Dataset excerpts:

[START]

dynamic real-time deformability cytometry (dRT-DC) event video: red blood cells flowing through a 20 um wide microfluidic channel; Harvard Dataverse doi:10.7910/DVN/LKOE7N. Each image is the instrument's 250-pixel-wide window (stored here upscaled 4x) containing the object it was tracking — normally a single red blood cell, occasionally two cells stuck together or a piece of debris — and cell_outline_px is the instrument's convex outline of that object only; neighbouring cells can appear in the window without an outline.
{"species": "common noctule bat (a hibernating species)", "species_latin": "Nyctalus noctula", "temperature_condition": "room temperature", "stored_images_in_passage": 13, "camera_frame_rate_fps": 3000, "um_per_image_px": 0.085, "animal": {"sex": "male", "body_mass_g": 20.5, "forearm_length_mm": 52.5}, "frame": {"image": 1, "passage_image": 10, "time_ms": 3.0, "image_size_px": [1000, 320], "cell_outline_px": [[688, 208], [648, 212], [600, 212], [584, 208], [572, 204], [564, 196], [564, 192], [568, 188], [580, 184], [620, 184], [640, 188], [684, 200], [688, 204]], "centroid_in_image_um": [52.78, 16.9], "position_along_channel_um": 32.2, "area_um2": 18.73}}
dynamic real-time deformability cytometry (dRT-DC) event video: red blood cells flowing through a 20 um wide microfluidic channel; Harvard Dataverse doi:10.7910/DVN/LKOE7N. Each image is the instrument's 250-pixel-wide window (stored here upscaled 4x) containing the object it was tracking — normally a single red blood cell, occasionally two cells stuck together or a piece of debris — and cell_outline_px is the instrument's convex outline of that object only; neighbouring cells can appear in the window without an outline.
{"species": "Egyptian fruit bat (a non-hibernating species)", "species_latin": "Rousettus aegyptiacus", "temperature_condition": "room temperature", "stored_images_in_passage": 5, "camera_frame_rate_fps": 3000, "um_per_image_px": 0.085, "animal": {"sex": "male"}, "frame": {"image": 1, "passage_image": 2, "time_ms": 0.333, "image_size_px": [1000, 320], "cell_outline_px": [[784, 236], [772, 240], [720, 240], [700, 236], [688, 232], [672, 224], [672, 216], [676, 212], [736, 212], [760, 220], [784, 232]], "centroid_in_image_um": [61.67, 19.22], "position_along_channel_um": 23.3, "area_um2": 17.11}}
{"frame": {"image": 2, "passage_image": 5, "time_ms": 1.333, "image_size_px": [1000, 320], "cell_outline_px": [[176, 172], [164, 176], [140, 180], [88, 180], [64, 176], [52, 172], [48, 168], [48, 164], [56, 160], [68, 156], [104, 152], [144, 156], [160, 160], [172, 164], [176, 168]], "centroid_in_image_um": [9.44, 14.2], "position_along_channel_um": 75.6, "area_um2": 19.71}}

[END]

=== The exercise ===
Restate every record exactly, leaving nothing out.

=== Written response ===
dynamic real-time deformability cytometry (dRT-DC) event video: red blood cells flowing through a 20 um wide microfluidic channel; Harvard Dataverse doi:10.7910/DVN/LKOE7N. Each image is the instrument's 250-pixel-wide window (stored here upscaled 4x) containing the object it was tracking — normally a single red blood cell, occasionally two cells stuck together or a piece of debris — and cell_outline_px is the instrument's convex outline of that object only; neighbouring cells can appear in the window without an outline.
{"species": "common noctule bat (a hibernating species)", "species_latin": "Nyctalus noctula", "temperature_condition": "room temperature", "stored_images_in_passage": 13, "camera_frame_rate_fps": 3000, "um_per_image_px": 0.085, "animal": {"sex": "male", "body_mass_g": 20.5, "forearm_length_mm": 52.5}, "frame": {"image": 1, "passage_image": 10, "time_ms": 3.0, "image_size_px": [1000, 320], "cell_outline_px": [[688, 208], [648, 212], [600, 212], [584, 208], [572, 204], [564, 196], [564, 192], [568, 188], [580, 184], [620, 184], [640, 188], [684, 200], [688, 204]], "centroid_in_image_um": [52.78, 16.9], "position_along_channel_um": 32.2, "area_um2": 18.73}}
dynamic real-time deformability cytometry (dRT-DC) event video: red blood cells flowing through a 20 um wide microfluidic channel; Harvard Dataverse doi:10.7910/DVN/LKOE7N. Each image is the instrument's 250-pixel-wide window (stored here upscaled 4x) containing the object it was tracking — normally a single red blood cell, occasionally two cells stuck together or a piece of debris — and cell_outline_px is the instrument's convex outline of that object only; neighbouring cells can appear in the window without an outline.
{"species": "Egyptian fruit bat (a non-hibernating species)", "species_latin": "Rousettus aegyptiacus", "temperature_condition": "room temperature", "stored_images_in_passage": 5, "camera_frame_rate_fps": 3000, "um_per_image_px": 0.085, "animal": {"sex": "male"}, "frame": {"image": 1, "passage_image": 2, "time_ms": 0.333, "image_size_px": [1000, 320], "cell_outline_px": [[784, 236], [772, 240], [720, 240], [700, 236], [688, 232], [672, 224], [672, 216], [676, 212], [736, 212], [760, 220], [784, 232]], "centroid_in_image_um": [61.67, 19.22], "position_along_channel_um": 23.3, "area_um2": 17.11}}
{"frame": {"image": 2, "passage_image": 5, "time_ms": 1.333, "image_size_px": [1000, 320], "cell_outline_px": [[176, 172], [164, 176], [140, 180], [88, 180], [64, 176], [52, 172], [48, 168], [48, 164], [56, 160], [68, 156], [104, 152], [144, 156], [160, 160], [172, 164], [176, 168]], "centroid_in_image_um": [9.44, 14.2], "position_along_channel_um": 75.6, "area_um2": 19.71}}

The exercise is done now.